The first meeting of Phi Beta Kappa took place on 5 December 1776 in the Apollo Room of the Raleigh Tavern at the College of William & Mary in Williamsburg, Virginia. Designed as a serious-minded student society, initially the founders and members met in secret so that they had the freedom to discuss any topic they chose, from history, politics, culture, and religion. The exact nature of the meetings were not transcribed, but they did spark the PBK chosen motto, “Love of Learning is the Guide to Life.”
From its foundings at one college during the American Revolution, PBK soon expanded to New England universities by the end of the war, with chapters at Yale in 1780, Harvard in 1781, and Dartmouth in 1786. From there PBK eventually spread nationwide. It now boasts chapters at 293 campuses across the US and has more than 500,000 members. Yet Black men were only admitted in 1874, followed by white women in 1875, and Black women only in 1899. Though for many years it was thought that Jessie Redmond Fauset was the first Black woman admitted in 1905 (PBK does not record the racial or ethnic status of its members) when in reality the first Black woman was Mary Annette Anderson (she was also likely the first N.

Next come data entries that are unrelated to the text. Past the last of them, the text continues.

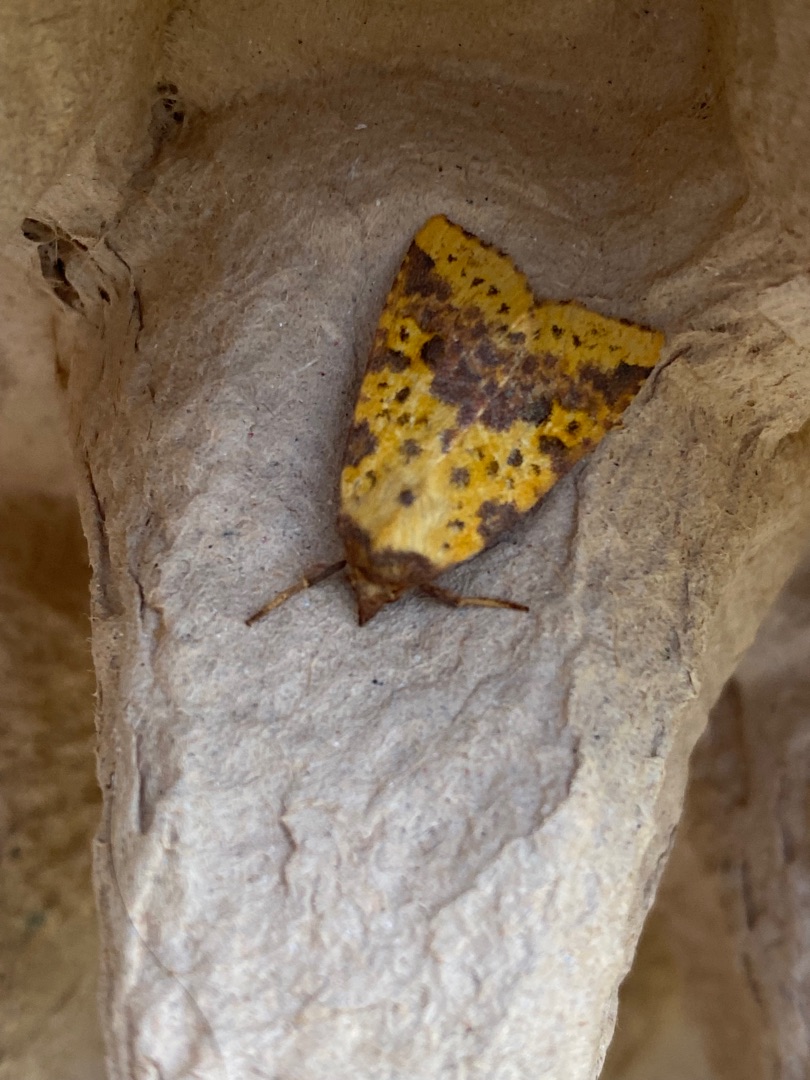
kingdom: Animalia
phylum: Arthropoda
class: Insecta
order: Lepidoptera
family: Noctuidae
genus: Xanthia
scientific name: Xanthia togata
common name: Toga-septemberugle
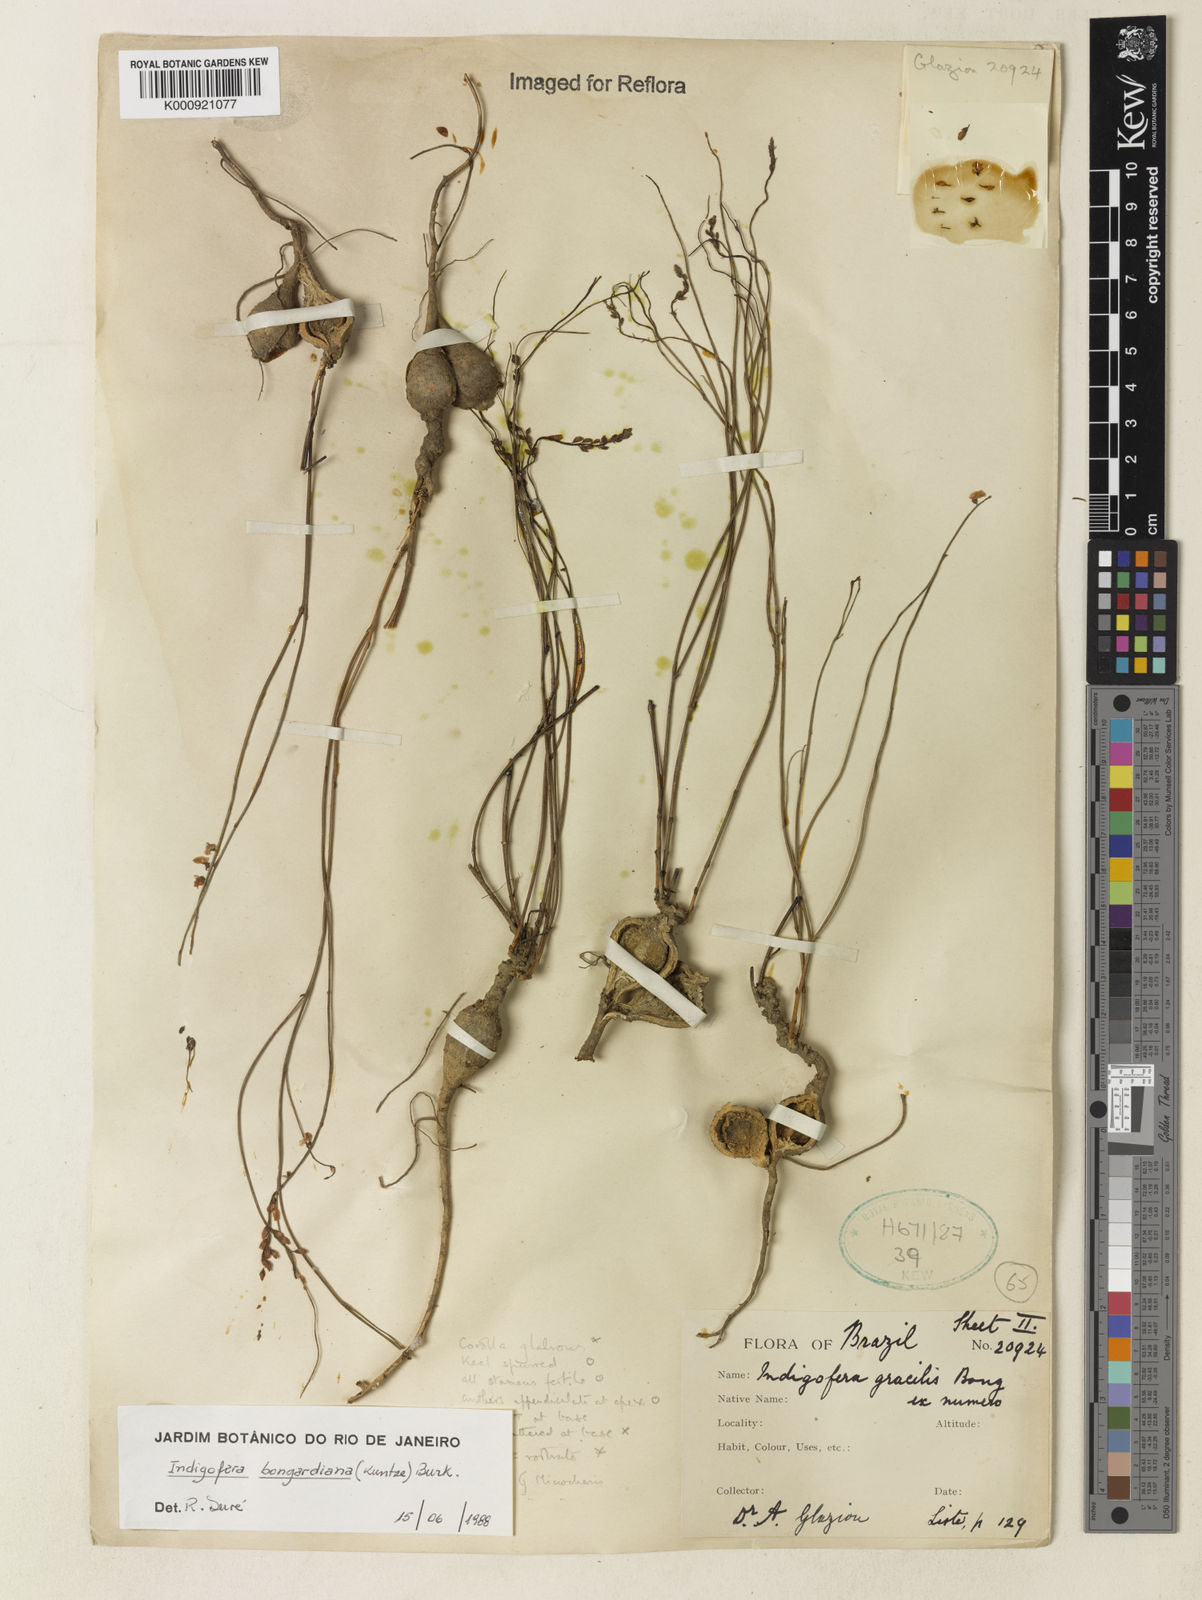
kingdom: Plantae
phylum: Tracheophyta
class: Magnoliopsida
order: Fabales
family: Fabaceae
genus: Indigofera
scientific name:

From Shoreham, Vermont, which lies along the shore of Lake Champlain and borders New York state to the west, Mary was born to a freed slave father and and a Canadian immigrant mother of French and Native American ancestry. Mary was a gifted writer and student. She graduated high school from Northfield Seminary for Young Ladies (now known as Northfield Mount Hermon School). She then attended Middlebury College in Vermont. At the time, Middlebury was one of the few colleges that allowed both Black students and women to enroll. Mary’s talents were noticeable, as she graduated as the valedictorian and was elected to PBK. She wrote a poem in honor of her class and also joined a sorority for gifted students.

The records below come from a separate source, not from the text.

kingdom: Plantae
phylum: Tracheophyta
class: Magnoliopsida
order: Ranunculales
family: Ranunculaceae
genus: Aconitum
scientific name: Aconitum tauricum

Despite her academic accomplishments, she was not offered a teaching job in New England, so she went south to teach at two HBCU (Historically Black Colleges and Universities). She spent one year at Straight University in New Orleans, then was appointed a professor of English grammar and History at Howard University in Washington DC, where she remained for seven years.
She met Walter Lucius Smith, the principal of Paul Laurence Dunbar School in Washington, DC, and they married on 7 August, 1907, when she gave up teaching, as was customary at the time. The couple ultimately returned to Vermont, where Walter finished postgraduate work. Mary died on 2 May 1922. She has been called a “trailblazer,” and “a remarkable woman.” She was the first, but not the last, Black woman who became a PBK member. Those include former Secretary of State Condoleeza Rice, actress Kerry Washington, Pulitzer Prize winning playwright and screenwriter Suzan-Lori Parks, and poet Amanda Gorman, amongst many others.